[Opening EXCERPTED TEXT section]

On May 24 the Orthodox Church celebrates the memory of Sts. Cyril and Methodius, the Equal-to-the-Apostles and teachers of the Slavs, who are considered the creators of the Slavonic alphabet and literary language. Much from the history of their lives and mission remains unknown to this day. For more on these holy brothers, we present the following interview with Anatoly Arkadyevich Turilov, Senior Researcher at the Department of Medieval History at the Institute of Slavic Studies of the Russian Academy of Sciences, originally published in Russian by the journal FOMA.
—Anatoly Arkadyevich, what exactly did Sts. Cyril and Methodius do in educating the Slavic peoples?
—First of all, they created the literary Slavonic language on the basis of Bulgarian dialects, as well as the Slavonic written language, although this wasn’t the same alphabet we use now—it wasn’t the modern Cyrillic alphabet. They also translated Holy Scripture into Slavonic and laid the basis for both Slavonic divine services and Slavonic literature.
—What kind of people were they? What do we know about their characters and personalities?
—The brothers came from the family of a mid-ranking Byzantine military official living in Thessalonica. It was a fairly well-to-do, educated family. Methodius was the eldest, a good bit older than Cyril. According to the life, Cyril was the youngest, the family’s seventh child.

[Closing EXCERPTED TEXT section]

> [QUESTIONS ON THE MATERIAL]:
- 1) List each line of the listing below that contains the string "chart".
- 2) Continue the interview about Sts. Cyril and Methodius from its last sentence.

[Opening DATASET CONTENT section]

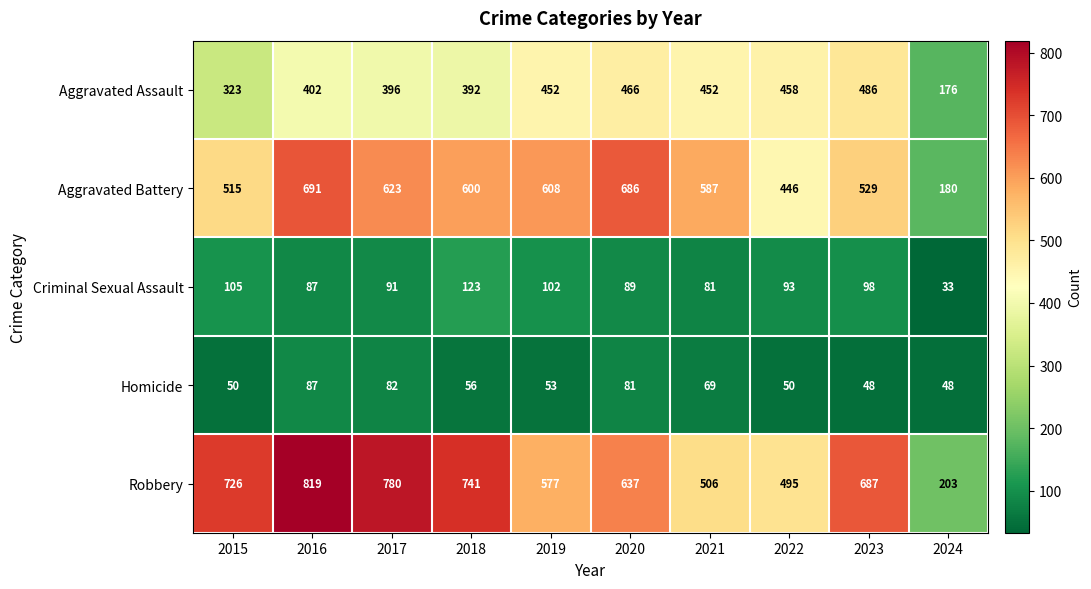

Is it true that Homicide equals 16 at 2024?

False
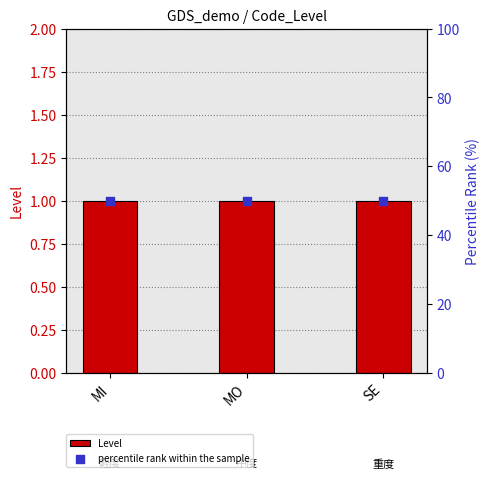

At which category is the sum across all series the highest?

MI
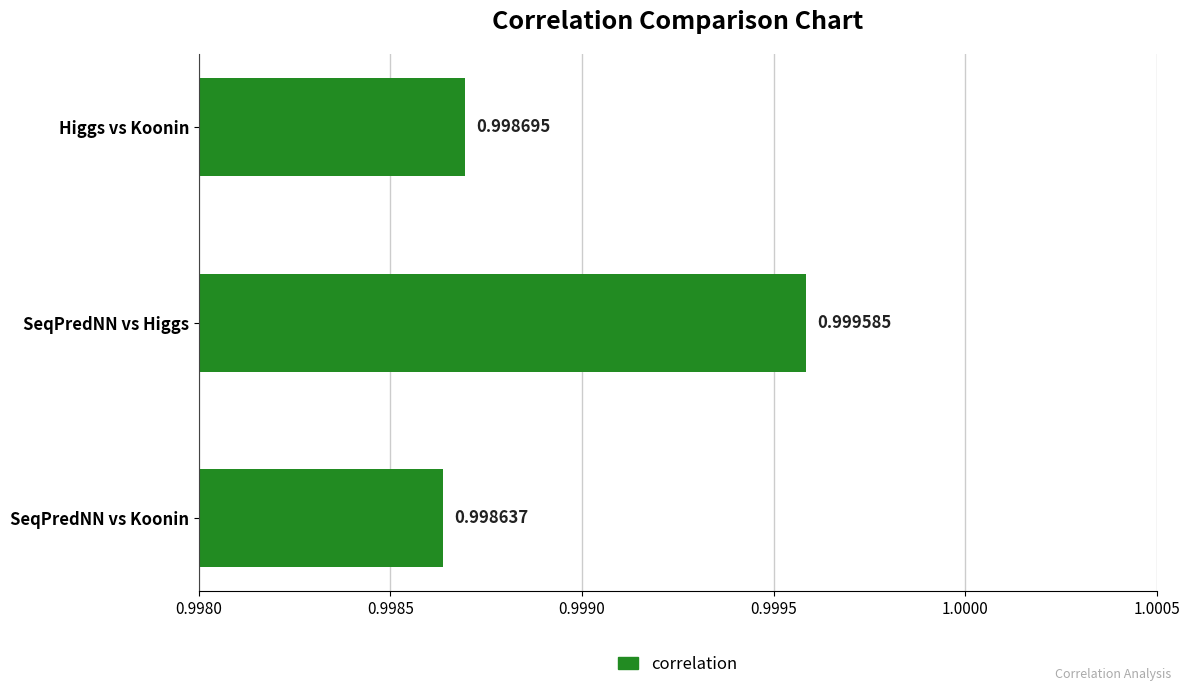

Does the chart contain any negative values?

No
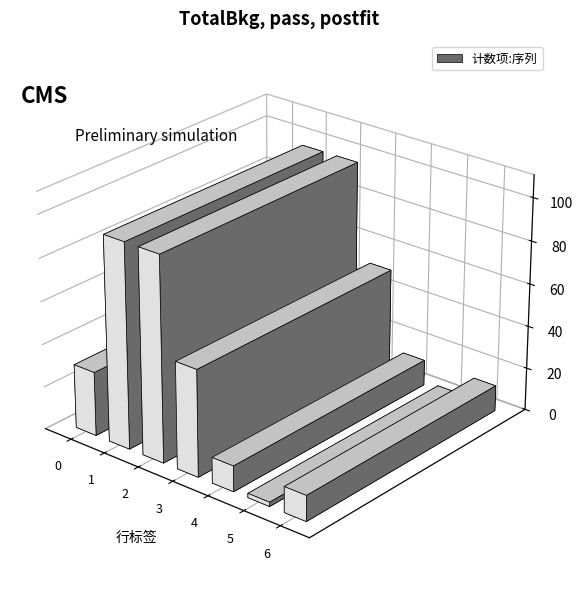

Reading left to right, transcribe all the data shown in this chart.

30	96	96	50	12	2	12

[Closing DATASET CONTENT section]

> [RESULTS BY TASK]:
- 1)
Does the chart contain any negative values?
Reading left to right, transcribe all the data shown in this chart.

- 2)
In character, to the extent that we can deduce from their lives and other materials, they were fairly different people.
Cyril was, as they say, a God-given philologist. He learned languages well and loved doing so. Moreover, Cyril probably knew quite a few languages. Apart from Slavonic, he knew Hebrew. During one of his journeys, when he accompanied a mission to the caliphate as an interpreter, he became acquainted with Arabic. It’s obvious that, to some extent, he knew Latin as well as Syriac. St. Cyril’s knowledge of Syriac is the key to his subsequent creation of the Slavonic alphabet. It’s worth noting that not many people then knew Syriac, which again testifies to how highly educated he was. Building thereon, St. Cyril was subsequently able to model a literary language based on the spoken Slavic languages—because, as you know, literary language differs from spoken language. It had to be normalized and oriented on some model and, since Cyril was Greek, the orientation came from Greek.
Methodius followed the typical career of a Byzantine official from the beginning. In those days military and administrative service were not, in principle, separate things. He was appointed to oversee a certain district inhabited by Slavs. He clearly proved himself to be a good administrator. After the loss of his family, however, he was tonsured to monasticism and settled in Asia Minor, on the southern shore of the Sea of Marmara. It was from there that he later began to accompany his brother. Thus, the combination of a learned philologist with an administrator was a very successful one, leading to good results.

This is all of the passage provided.